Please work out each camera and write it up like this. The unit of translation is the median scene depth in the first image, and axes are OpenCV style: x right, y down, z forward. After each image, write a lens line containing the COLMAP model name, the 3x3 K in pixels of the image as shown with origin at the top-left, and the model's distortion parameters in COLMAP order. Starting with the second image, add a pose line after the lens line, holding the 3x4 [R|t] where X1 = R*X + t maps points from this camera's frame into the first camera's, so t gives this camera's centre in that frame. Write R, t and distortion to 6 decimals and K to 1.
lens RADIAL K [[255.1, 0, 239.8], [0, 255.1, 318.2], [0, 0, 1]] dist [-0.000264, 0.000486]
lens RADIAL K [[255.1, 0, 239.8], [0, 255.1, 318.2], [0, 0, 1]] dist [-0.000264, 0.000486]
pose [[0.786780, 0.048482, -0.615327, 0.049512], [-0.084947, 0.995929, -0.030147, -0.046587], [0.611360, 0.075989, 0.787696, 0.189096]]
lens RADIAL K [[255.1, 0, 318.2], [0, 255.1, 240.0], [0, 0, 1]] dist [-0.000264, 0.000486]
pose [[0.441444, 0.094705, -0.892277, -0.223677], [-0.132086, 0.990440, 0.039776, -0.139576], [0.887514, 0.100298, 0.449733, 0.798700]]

...

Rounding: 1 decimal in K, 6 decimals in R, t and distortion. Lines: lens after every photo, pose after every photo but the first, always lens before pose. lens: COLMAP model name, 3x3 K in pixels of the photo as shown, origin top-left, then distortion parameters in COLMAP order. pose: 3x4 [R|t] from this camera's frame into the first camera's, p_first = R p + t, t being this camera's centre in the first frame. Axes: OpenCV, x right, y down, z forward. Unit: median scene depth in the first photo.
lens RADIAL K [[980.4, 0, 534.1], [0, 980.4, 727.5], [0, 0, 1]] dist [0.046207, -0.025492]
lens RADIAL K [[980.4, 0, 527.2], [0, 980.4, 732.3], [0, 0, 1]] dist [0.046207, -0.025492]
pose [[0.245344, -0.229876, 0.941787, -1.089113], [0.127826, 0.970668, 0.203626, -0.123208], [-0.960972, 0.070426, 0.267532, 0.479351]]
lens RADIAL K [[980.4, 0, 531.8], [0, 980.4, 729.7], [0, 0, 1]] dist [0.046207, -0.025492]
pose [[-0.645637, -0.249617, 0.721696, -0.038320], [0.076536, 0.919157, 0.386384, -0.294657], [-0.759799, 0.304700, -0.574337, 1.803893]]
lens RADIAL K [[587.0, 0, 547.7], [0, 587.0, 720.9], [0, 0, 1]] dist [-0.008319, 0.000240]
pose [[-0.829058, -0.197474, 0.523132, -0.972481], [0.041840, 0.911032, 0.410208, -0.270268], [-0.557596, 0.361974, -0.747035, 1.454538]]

• Work task
Copy the material above without changes, from the line with "Please work out" to the line with "0.100298, 0.449733, 0.798700]]", both lines included.

• Task result
Please work out each camera and write it up like this. The unit of translation is the median scene depth in the first image, and axes are OpenCV style: x right, y down, z forward. After each image, write a lens line containing the COLMAP model name, the 3x3 K in pixels of the image as shown with origin at the top-left, and the model's distortion parameters in COLMAP order. Starting with the second image, add a pose line after the lens line, holding the 3x4 [R|t] where X1 = R*X + t maps points from this camera's frame into the first camera's, so t gives this camera's centre in that frame. Write R, t and distortion to 6 decimals and K to 1.
lens RADIAL K [[255.1, 0, 239.8], [0, 255.1, 318.2], [0, 0, 1]] dist [-0.000264, 0.000486]
lens RADIAL K [[255.1, 0, 239.8], [0, 255.1, 318.2], [0, 0, 1]] dist [-0.000264, 0.000486]
pose [[0.786780, 0.048482, -0.615327, 0.049512], [-0.084947, 0.995929, -0.030147, -0.046587], [0.611360, 0.075989, 0.787696, 0.189096]]
lens RADIAL K [[255.1, 0, 318.2], [0, 255.1, 240.0], [0, 0, 1]] dist [-0.000264, 0.000486]
pose [[0.441444, 0.094705, -0.892277, -0.223677], [-0.132086, 0.990440, 0.039776, -0.139576], [0.887514, 0.100298, 0.449733, 0.798700]]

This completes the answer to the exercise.